Input for this task:
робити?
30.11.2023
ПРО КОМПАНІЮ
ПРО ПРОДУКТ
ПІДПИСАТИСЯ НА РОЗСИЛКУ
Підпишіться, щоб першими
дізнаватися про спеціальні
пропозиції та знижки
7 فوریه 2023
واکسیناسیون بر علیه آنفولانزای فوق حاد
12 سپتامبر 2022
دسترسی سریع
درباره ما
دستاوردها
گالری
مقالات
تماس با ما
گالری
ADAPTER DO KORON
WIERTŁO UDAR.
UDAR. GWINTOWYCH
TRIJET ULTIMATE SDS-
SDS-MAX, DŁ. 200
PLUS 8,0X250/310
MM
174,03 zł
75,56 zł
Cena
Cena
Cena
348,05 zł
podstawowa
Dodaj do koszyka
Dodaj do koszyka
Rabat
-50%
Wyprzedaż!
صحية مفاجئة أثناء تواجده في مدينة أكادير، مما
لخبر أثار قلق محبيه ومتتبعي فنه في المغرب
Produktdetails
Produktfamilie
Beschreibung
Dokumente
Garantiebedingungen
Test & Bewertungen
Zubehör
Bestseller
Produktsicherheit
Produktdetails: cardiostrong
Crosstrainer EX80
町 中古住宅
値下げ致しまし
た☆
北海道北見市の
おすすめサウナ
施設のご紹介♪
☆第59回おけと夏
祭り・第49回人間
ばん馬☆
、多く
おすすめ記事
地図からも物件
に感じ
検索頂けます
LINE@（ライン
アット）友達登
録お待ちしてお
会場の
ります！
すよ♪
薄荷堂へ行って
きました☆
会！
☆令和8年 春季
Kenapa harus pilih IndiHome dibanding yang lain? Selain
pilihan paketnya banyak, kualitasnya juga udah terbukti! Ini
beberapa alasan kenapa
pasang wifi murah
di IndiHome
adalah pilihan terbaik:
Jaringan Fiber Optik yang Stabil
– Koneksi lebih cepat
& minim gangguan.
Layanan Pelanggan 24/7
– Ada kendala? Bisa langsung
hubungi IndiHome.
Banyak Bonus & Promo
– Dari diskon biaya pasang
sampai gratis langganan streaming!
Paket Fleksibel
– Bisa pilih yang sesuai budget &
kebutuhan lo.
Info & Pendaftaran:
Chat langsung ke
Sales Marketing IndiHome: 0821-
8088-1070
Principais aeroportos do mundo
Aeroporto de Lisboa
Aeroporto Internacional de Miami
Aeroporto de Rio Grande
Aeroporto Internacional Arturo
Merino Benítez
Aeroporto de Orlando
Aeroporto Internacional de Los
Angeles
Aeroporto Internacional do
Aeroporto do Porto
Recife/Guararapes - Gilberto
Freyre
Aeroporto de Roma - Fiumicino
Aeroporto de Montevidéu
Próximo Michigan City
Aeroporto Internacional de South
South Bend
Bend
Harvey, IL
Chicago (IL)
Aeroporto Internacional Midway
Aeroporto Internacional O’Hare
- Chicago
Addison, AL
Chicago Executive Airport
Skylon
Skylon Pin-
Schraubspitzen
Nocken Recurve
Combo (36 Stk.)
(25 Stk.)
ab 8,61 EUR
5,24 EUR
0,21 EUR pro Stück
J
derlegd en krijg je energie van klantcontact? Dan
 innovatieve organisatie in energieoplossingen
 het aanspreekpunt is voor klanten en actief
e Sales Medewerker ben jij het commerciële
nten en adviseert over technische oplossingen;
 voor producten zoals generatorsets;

Exercise brief: All of the data above should be duplicated exactly.

Result for this exercise:
робити?
30.11.2023
ПРО КОМПАНІЮ
ПРО ПРОДУКТ
ПІДПИСАТИСЯ НА РОЗСИЛКУ
Підпишіться, щоб першими
дізнаватися про спеціальні
пропозиції та знижки
7 فوریه 2023
واکسیناسیون بر علیه آنفولانزای فوق حاد
12 سپتامبر 2022
دسترسی سریع
درباره ما
دستاوردها
گالری
مقالات
تماس با ما
گالری
ADAPTER DO KORON
WIERTŁO UDAR.
UDAR. GWINTOWYCH
TRIJET ULTIMATE SDS-
SDS-MAX, DŁ. 200
PLUS 8,0X250/310
MM
174,03 zł
75,56 zł
Cena
Cena
Cena
348,05 zł
podstawowa
Dodaj do koszyka
Dodaj do koszyka
Rabat
-50%
Wyprzedaż!
صحية مفاجئة أثناء تواجده في مدينة أكادير، مما
لخبر أثار قلق محبيه ومتتبعي فنه في المغرب
Produktdetails
Produktfamilie
Beschreibung
Dokumente
Garantiebedingungen
Test & Bewertungen
Zubehör
Bestseller
Produktsicherheit
Produktdetails: cardiostrong
Crosstrainer EX80
町 中古住宅
値下げ致しまし
た☆
北海道北見市の
おすすめサウナ
施設のご紹介♪
☆第59回おけと夏
祭り・第49回人間
ばん馬☆
、多く
おすすめ記事
地図からも物件
に感じ
検索頂けます
LINE@（ライン
アット）友達登
録お待ちしてお
会場の
ります！
すよ♪
薄荷堂へ行って
きました☆
会！
☆令和8年 春季
Kenapa harus pilih IndiHome dibanding yang lain? Selain
pilihan paketnya banyak, kualitasnya juga udah terbukti! Ini
beberapa alasan kenapa
pasang wifi murah
di IndiHome
adalah pilihan terbaik:
Jaringan Fiber Optik yang Stabil
– Koneksi lebih cepat
& minim gangguan.
Layanan Pelanggan 24/7
– Ada kendala? Bisa langsung
hubungi IndiHome.
Banyak Bonus & Promo
– Dari diskon biaya pasang
sampai gratis langganan streaming!
Paket Fleksibel
– Bisa pilih yang sesuai budget &
kebutuhan lo.
Info & Pendaftaran:
Chat langsung ke
Sales Marketing IndiHome: 0821-
8088-1070
Principais aeroportos do mundo
Aeroporto de Lisboa
Aeroporto Internacional de Miami
Aeroporto de Rio Grande
Aeroporto Internacional Arturo
Merino Benítez
Aeroporto de Orlando
Aeroporto Internacional de Los
Angeles
Aeroporto Internacional do
Aeroporto do Porto
Recife/Guararapes - Gilberto
Freyre
Aeroporto de Roma - Fiumicino
Aeroporto de Montevidéu
Próximo Michigan City
Aeroporto Internacional de South
South Bend
Bend
Harvey, IL
Chicago (IL)
Aeroporto Internacional Midway
Aeroporto Internacional O’Hare
- Chicago
Addison, AL
Chicago Executive Airport
Skylon
Skylon Pin-
Schraubspitzen
Nocken Recurve
Combo (36 Stk.)
(25 Stk.)
ab 8,61 EUR
5,24 EUR
0,21 EUR pro Stück
J
derlegd en krijg je energie van klantcontact? Dan
 innovatieve organisatie in energieoplossingen
 het aanspreekpunt is voor klanten en actief
e Sales Medewerker ben jij het commerciële
nten en adviseert over technische oplossingen;
 voor producten zoals generatorsets;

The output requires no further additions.